__Plain-text document sources__.

= = = = = = =

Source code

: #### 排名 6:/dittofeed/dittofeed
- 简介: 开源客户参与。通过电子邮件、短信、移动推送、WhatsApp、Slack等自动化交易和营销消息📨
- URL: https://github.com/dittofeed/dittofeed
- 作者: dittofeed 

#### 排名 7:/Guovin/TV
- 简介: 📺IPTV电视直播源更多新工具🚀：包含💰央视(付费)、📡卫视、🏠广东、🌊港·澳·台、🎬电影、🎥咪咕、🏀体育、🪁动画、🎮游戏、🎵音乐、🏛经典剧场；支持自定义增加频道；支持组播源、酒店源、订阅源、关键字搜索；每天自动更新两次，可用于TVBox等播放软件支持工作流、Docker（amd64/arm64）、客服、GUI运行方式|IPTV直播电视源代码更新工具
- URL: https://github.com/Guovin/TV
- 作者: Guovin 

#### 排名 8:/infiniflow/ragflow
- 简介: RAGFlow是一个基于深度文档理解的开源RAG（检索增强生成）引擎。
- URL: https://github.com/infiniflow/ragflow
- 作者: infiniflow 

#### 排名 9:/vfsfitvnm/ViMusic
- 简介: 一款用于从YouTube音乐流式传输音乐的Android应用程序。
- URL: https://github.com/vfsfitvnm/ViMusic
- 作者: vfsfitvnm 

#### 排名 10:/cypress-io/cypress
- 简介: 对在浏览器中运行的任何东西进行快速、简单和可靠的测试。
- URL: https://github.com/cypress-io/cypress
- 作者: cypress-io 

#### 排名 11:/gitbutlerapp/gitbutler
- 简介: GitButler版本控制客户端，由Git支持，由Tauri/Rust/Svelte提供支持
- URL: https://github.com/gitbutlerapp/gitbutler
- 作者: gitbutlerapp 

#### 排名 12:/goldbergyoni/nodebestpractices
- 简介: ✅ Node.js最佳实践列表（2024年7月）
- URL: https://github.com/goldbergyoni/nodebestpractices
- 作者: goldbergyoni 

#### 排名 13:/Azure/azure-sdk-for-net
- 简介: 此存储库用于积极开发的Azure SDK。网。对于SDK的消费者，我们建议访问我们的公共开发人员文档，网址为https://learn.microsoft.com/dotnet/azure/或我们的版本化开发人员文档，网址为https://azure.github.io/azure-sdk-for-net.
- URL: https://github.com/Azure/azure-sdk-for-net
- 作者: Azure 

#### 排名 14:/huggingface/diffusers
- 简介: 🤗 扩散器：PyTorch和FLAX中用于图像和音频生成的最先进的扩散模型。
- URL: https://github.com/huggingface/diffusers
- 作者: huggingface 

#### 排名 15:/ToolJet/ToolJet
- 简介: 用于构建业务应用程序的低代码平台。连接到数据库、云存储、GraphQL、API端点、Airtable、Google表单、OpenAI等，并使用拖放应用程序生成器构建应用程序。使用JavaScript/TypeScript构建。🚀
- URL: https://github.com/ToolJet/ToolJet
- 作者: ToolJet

= = = = = = =

__Instructions for the task__. The entries above are to be restated word for word.

__The answer__.
Source code

: #### 排名 6:/dittofeed/dittofeed
- 简介: 开源客户参与。通过电子邮件、短信、移动推送、WhatsApp、Slack等自动化交易和营销消息📨
- URL: https://github.com/dittofeed/dittofeed
- 作者: dittofeed 

#### 排名 7:/Guovin/TV
- 简介: 📺IPTV电视直播源更多新工具🚀：包含💰央视(付费)、📡卫视、🏠广东、🌊港·澳·台、🎬电影、🎥咪咕、🏀体育、🪁动画、🎮游戏、🎵音乐、🏛经典剧场；支持自定义增加频道；支持组播源、酒店源、订阅源、关键字搜索；每天自动更新两次，可用于TVBox等播放软件支持工作流、Docker（amd64/arm64）、客服、GUI运行方式|IPTV直播电视源代码更新工具
- URL: https://github.com/Guovin/TV
- 作者: Guovin 

#### 排名 8:/infiniflow/ragflow
- 简介: RAGFlow是一个基于深度文档理解的开源RAG（检索增强生成）引擎。
- URL: https://github.com/infiniflow/ragflow
- 作者: infiniflow 

#### 排名 9:/vfsfitvnm/ViMusic
- 简介: 一款用于从YouTube音乐流式传输音乐的Android应用程序。
- URL: https://github.com/vfsfitvnm/ViMusic
- 作者: vfsfitvnm 

#### 排名 10:/cypress-io/cypress
- 简介: 对在浏览器中运行的任何东西进行快速、简单和可靠的测试。
- URL: https://github.com/cypress-io/cypress
- 作者: cypress-io 

#### 排名 11:/gitbutlerapp/gitbutler
- 简介: GitButler版本控制客户端，由Git支持，由Tauri/Rust/Svelte提供支持
- URL: https://github.com/gitbutlerapp/gitbutler
- 作者: gitbutlerapp 

#### 排名 12:/goldbergyoni/nodebestpractices
- 简介: ✅ Node.js最佳实践列表（2024年7月）
- URL: https://github.com/goldbergyoni/nodebestpractices
- 作者: goldbergyoni 

#### 排名 13:/Azure/azure-sdk-for-net
- 简介: 此存储库用于积极开发的Azure SDK。网。对于SDK的消费者，我们建议访问我们的公共开发人员文档，网址为https://learn.microsoft.com/dotnet/azure/或我们的版本化开发人员文档，网址为https://azure.github.io/azure-sdk-for-net.
- URL: https://github.com/Azure/azure-sdk-for-net
- 作者: Azure 

#### 排名 14:/huggingface/diffusers
- 简介: 🤗 扩散器：PyTorch和FLAX中用于图像和音频生成的最先进的扩散模型。
- URL: https://github.com/huggingface/diffusers
- 作者: huggingface 

#### 排名 15:/ToolJet/ToolJet
- 简介: 用于构建业务应用程序的低代码平台。连接到数据库、云存储、GraphQL、API端点、Airtable、Google表单、OpenAI等，并使用拖放应用程序生成器构建应用程序。使用JavaScript/TypeScript构建。🚀
- URL: https://github.com/ToolJet/ToolJet
- 作者: ToolJet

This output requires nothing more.